Shaeffer: In many areas, yes, and Thailand has to find a way to make up that disadvantage by trying to improve the quality of its education system.

It needs more comprehensive early-childhood care and education starting with better health and nutrition from birth, greater use of the children’s mother tongue in the early years of primary school, which helps children more easily master literacy in Thai, better trained and better paid teachers, and a greater focus on critical thinking, creativity, and entrepreneurial skills rather than rote memorization. And it needs to focus more on making educational opportunities more equal between Bangkok and remote, rural areas; between children who speak Thai at home and those that don’t; between children with disabilities and those without; and between the rich and the poor.
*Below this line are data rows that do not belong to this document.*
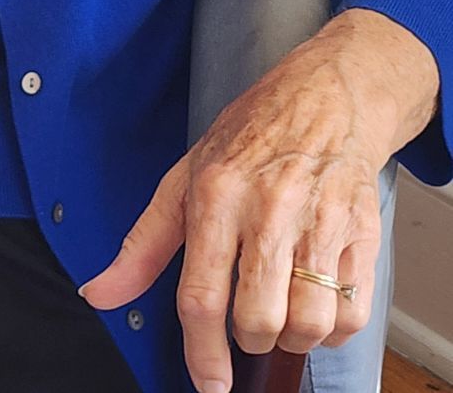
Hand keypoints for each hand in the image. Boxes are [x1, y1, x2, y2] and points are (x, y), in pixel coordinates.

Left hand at [77, 10, 437, 392]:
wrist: (325, 98)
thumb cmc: (249, 137)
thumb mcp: (184, 177)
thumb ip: (144, 244)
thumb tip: (100, 293)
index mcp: (216, 194)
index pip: (202, 296)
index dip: (202, 354)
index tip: (209, 384)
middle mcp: (268, 210)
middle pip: (257, 319)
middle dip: (249, 337)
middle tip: (247, 316)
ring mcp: (319, 223)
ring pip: (308, 325)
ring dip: (293, 335)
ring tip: (282, 307)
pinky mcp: (362, 233)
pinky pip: (350, 314)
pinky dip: (332, 326)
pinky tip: (317, 299)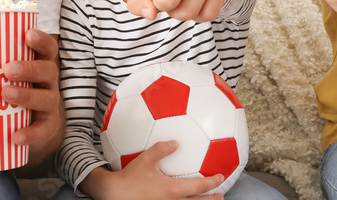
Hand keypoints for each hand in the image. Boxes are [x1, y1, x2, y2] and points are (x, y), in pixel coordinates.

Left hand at [2, 29, 63, 164]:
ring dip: (26, 95)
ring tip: (6, 94)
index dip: (41, 40)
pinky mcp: (47, 125)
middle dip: (29, 69)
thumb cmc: (10, 91)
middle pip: (48, 70)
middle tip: (7, 69)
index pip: (47, 48)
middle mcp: (47, 82)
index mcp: (39, 64)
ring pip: (46, 98)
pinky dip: (31, 133)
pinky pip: (43, 129)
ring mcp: (49, 103)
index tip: (28, 34)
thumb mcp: (1, 75)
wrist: (29, 124)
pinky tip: (16, 135)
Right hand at [81, 140, 225, 199]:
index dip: (213, 182)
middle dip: (211, 199)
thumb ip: (161, 149)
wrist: (115, 195)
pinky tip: (183, 199)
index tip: (221, 177)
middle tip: (220, 196)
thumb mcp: (145, 160)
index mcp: (173, 190)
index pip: (200, 187)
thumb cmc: (130, 178)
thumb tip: (175, 143)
Many children are not well supported by either the government or their families, especially in poor districts. Studying in Bangkok provides better advantages because of greater government support, but I think that schools in remote places should be given the same opportunity. More support for scholarships, for example, will improve the chance for all children in Thailand to get better quality education and so reduce the disparities that now exist in Thai society.

PM: Regarding the economy, what changes would you like to see when the government is sorted out its issues?

Shaeffer: I think there has to be a restoration of confidence, first inside of Thailand so that the economy is stable and can grow. That would be more attractive to investors outside of Thailand as well. People want to build factories, open new businesses, invest in property, etc., in a climate that assures stability and security for their investments.

This will actually become more important after 2015 when full ASEAN economic integration is launched. That will mean greater competition between Thailand and other ASEAN countries for investments. As other ASEAN countries gain better-trained professionals and skilled laborers, Thailand will have to convince investors that it still offers considerable benefits as opposed to other ASEAN countries.

Thailand was once a leading country of ASEAN, economically and educationally, but there is now much more competition from not only Singapore but also Malaysia, the Philippines, Vietnam, and more. So Thailand has to work hard to get back to the top.

PM: So you are retired here in Pattaya or in Bangkok, what are you doing now?

Sheldon: I meant to be retired, but it’s better to keep a bit busy than to be bored. I am still doing some work for UN agencies, international non-government organizations, and other institutions, writing papers, making presentations at conferences, and doing evaluations. My field is education, so I’m trying to keep myself busy by focusing on that profession.